Currently, jurisdictional restrictions are limiting the ability of psychologists to extend telemental health services to patients in other states. A patient that has an existing relationship with a therapist but then moves to another state, for example, may not wish to begin therapy anew with a new psychologist. For such patients, telehealth could serve as a valuable tool, but only if regulations catch up with the technology. California, Kentucky and Vermont have passed specific licensing guidelines for the use of telepsychology; with the rapid rate of telehealth adoption, hopefully other states will follow suit.
It is likewise important for psychologists to consider the potential for security breaches or other patient safety concerns. Marlene Maheu, PhD, is the executive director of the Telemental Health Institute. “Greater use of online therapy is definitely realistic,” she argues, “but only with focus on research-based patient safety and other protocols.”

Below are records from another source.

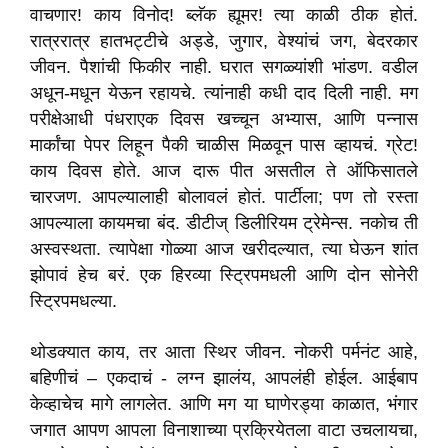
वाचणार! काय विनोद! ब्लॅक ह्यूमर! त्या काळी ठीक होतं.
रात्ररात्र हातभट्टीचे अड्डे, जुगार, वेश्यांचं जग, बेदरकार
जीवन. पैशांची फिकीर नाही. घरात सगळ्यांशी भांडण. वडील
अधून-मधून येऊन रहायचे. त्यांनाही कधी दाद दिली नाही. मग
परीक्षेआधी पंधराएक दिवस खच्चून अभ्यास, आणि पन्नास
मार्कांचा पेपर लिहून पैकी चाळीस मिळवून पास व्हायचं. ग्रेट!
काय दिवस होते. आज दारू पीत असतील ते ऑफिसातले
चारजण. आपल्यालाही बोलावलं होतं. पार्टीला; पण तो रस्ता
आपल्याला कायमचा बंद. डीटीज् डिलीरियम ट्रेमेन्स. नकोच ती
अस्वस्थता. त्यापेक्षा गोळ्या आज खरीदल्यात, त्या घेऊन शांत
झोपावं हेच बरं. एक हिरव्या स्ट्रिपमधली आणि दोन सोनेरी
स्ट्रिपमधल्या.
थोडक्यात काय, तर आता स्थिर जीवन. नोकरी पर्मनंट आहे,
बहिणीचं – एकदाचं - लग्न झालंय, आपलंही होईल. आईबाप
केव्हाचेच मागे लागलेत. आणि मग या घाणेरड्या काळात, भंगार
जगात आपण आपला विनाशाच्या प्रक्रियेतला वाटा उचलायचा,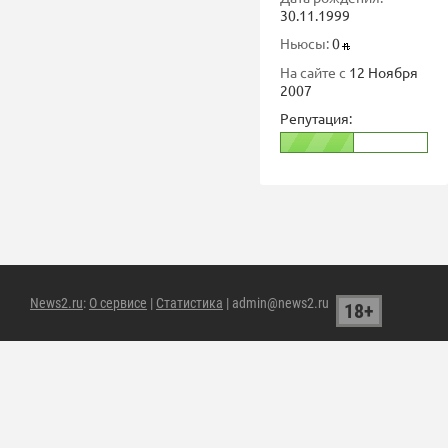
30.11.1999
Ньюсы:
0
На сайте с
12 Ноября
2007
Репутация:
News2.ru
:
О сервисе
|
Статистика
| admin@news2.ru
18+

According to Prevail, rates of depression in America are higher than any time in the past thirty years. We’re not just not moving forward – we’re moving backward. Something is clearly not working when $147 billion is spent annually on mental health yet 3 of every 4 of sufferers never receive care. Hopefully, the integration of telepsychology methods with existing healthcare delivery models will help serve those mentally ill adults currently failing to receive proper care.